1. Suwaid ibn Ghaflah said: “The zakah collector of the Messenger of Allah, upon whom be peace, came to us and I heard him say: ‘We do not collect zakah on suckling animals, nor do we separate between them [young and old], nor combine them together.’ A man came with a great humped camel (kawma), but he did not accept it as zakah.” It was reported by Ahmad, Abu Dawud and anNasa’i.
2. Anas reported that Abu Bakr wrote to him: “These are the sadaqah stipulations which the Messenger of Allah, upon whom be peace, made obligatory to the Muslims. [And of it] do not combine. There is no need to gather [young and old] animals nor to separate them to obtain the correct sadaqah amount. What happens to a mixture of young and old? When zakah is assessed on two associates, then they have to figure it out equally among them.” AlBukhari relates this.

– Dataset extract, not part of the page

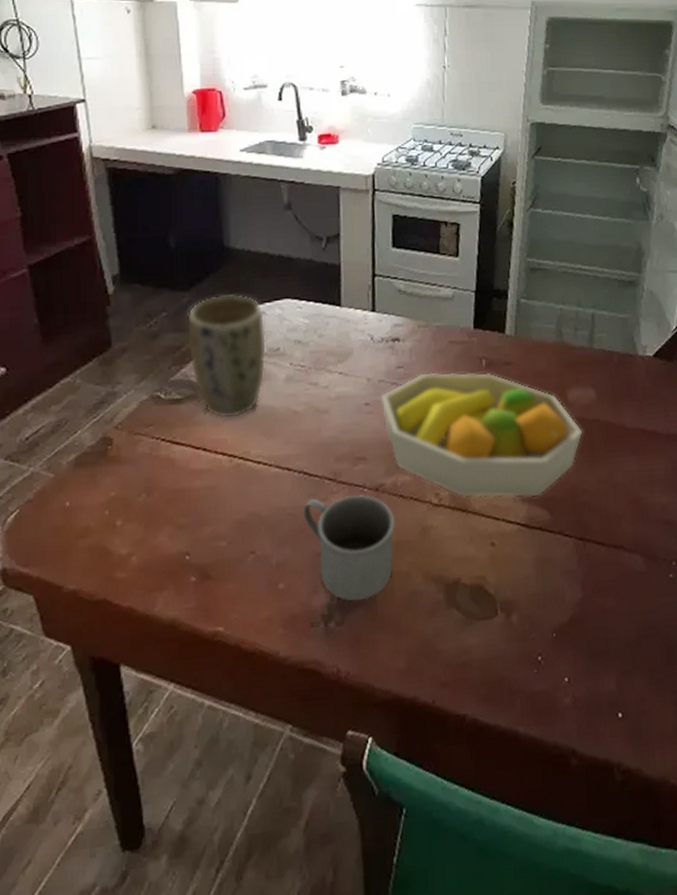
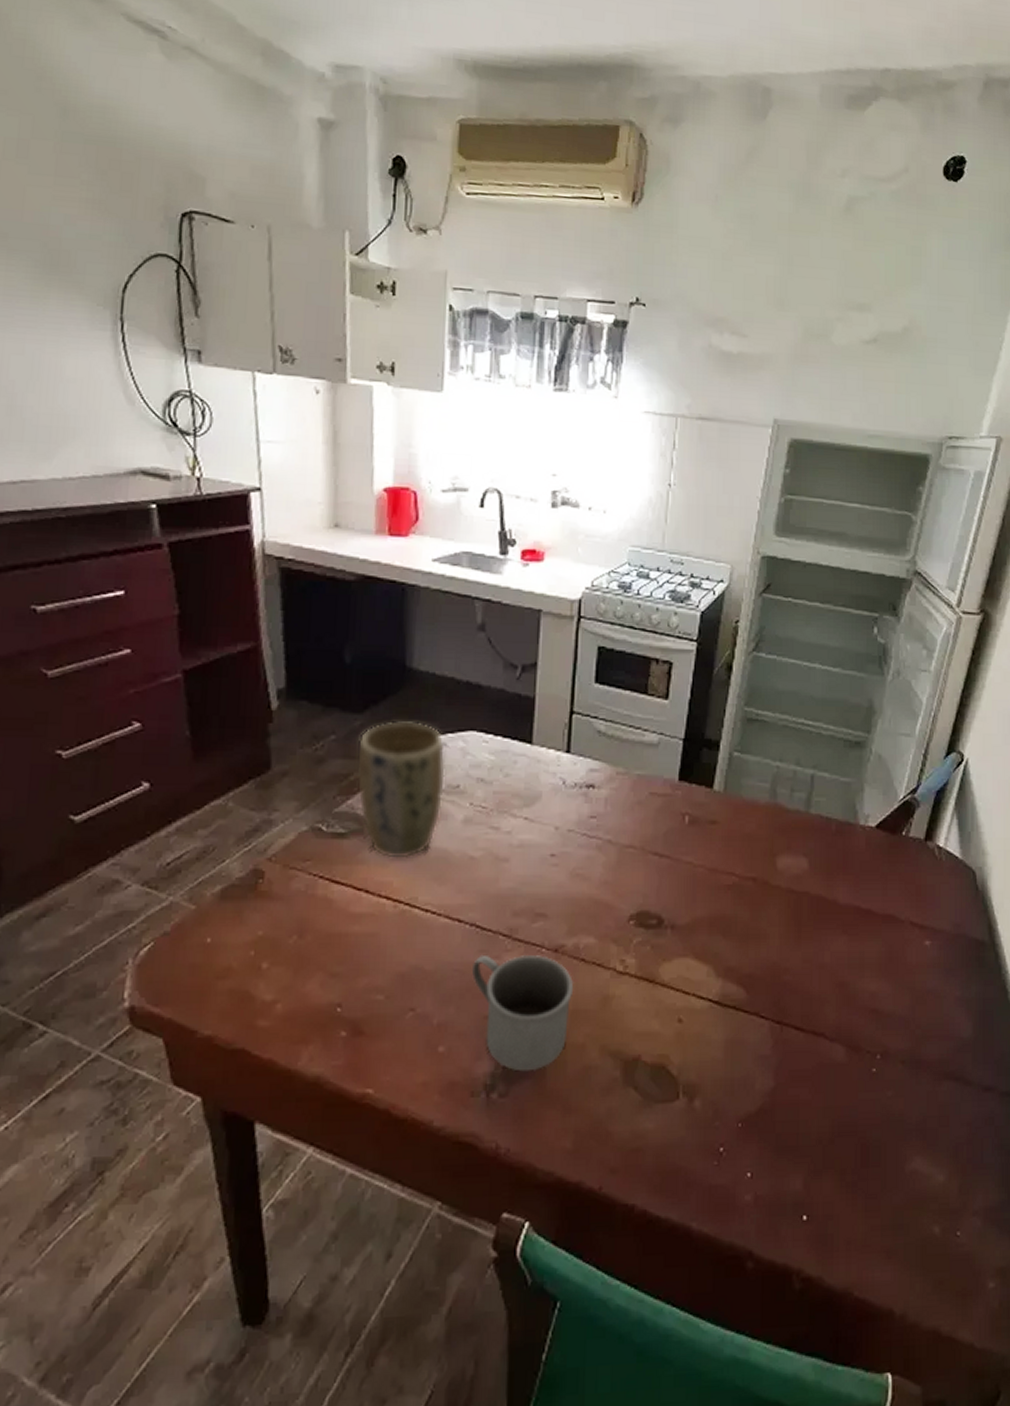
fruit bowl: present [380,372,583,498] -> none [568,825,790,972]

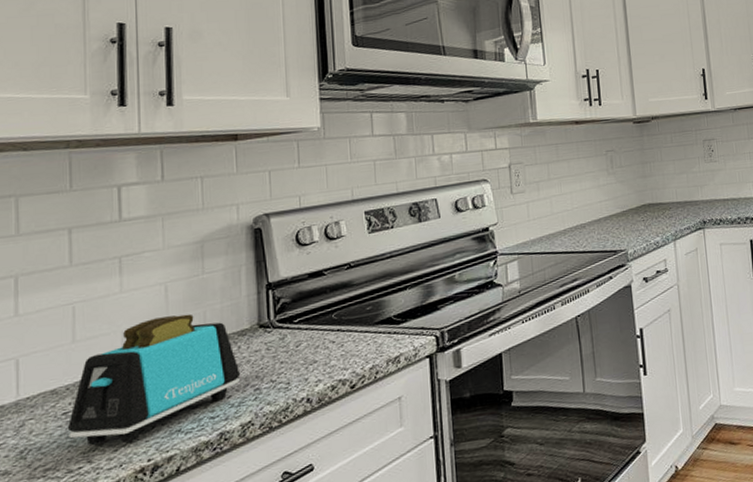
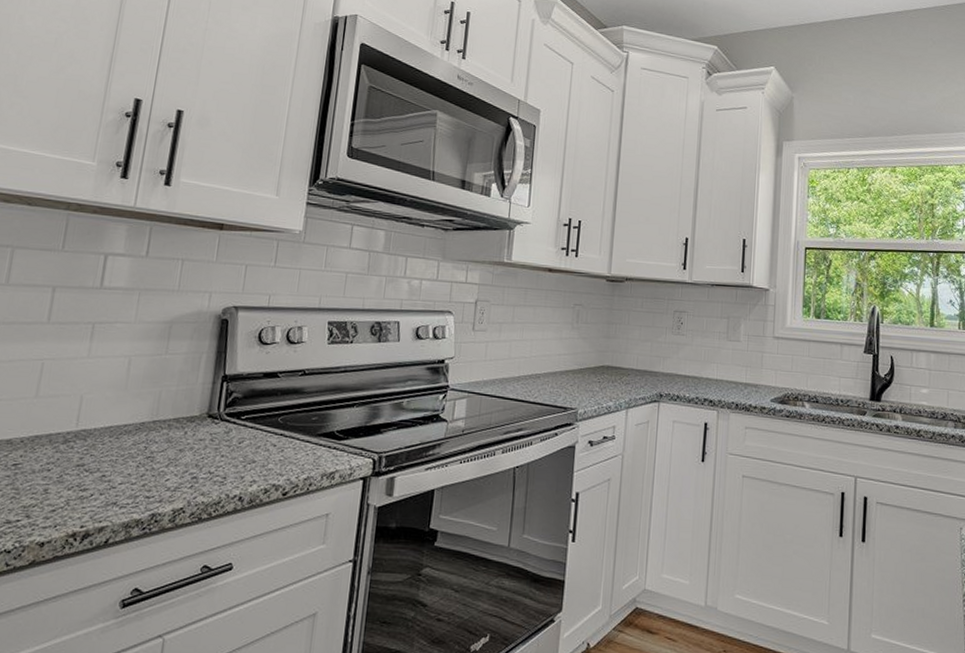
toaster: present [67,314,241,445] -> none [14,388,183,505]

Malik, in alMuwatta’, says: “There are, for example, three partners, each having forty sheep on which zakah is payable. If they add their sheep together, their zakah will be only one sheep. Or, another example: two partners have 201 sheep. Their zakah will be three sheep. If they divide the flock among them, their zakah will be one sheep each.”
Ash-Shaf’i holds that this statement is addressed to both the owner and the zakah collector. Each is ordered not to add or separate his possessions to obtain a lower or higher sadaqah. Since the owner would naturally prefer a low sadaqah on his property, he would combine or separate his possessions accordingly. The same would also be true of the zakah collector, who might like to collect as much sadaqah as possible. By using the phrase khashyat assadaqah (for fear of sadagah), the Prophet meant that it may become more or less since both altematives were possible. This shows that he did not prefer one choice over the other. Therefore, he made both alternatives possible. According to the Hanafiyyah: “This is, in a sense, a prohibition on the zakah collector’s separating the property of a person so that his sadaqah is not increased. For example: a man possesses 120 sheep. If they are divided into three lots of forty each, the zakah would amount to three sheep. Another example: if they combine the property of one man with the property of another, the sadaqah would increase. Thus, if a person owns 101 sheep and another owns an equal number, then the zakah collector, if he combines the two lots, would secure three sheep as payment toward zakah, while the actual amount due is only two sheep.”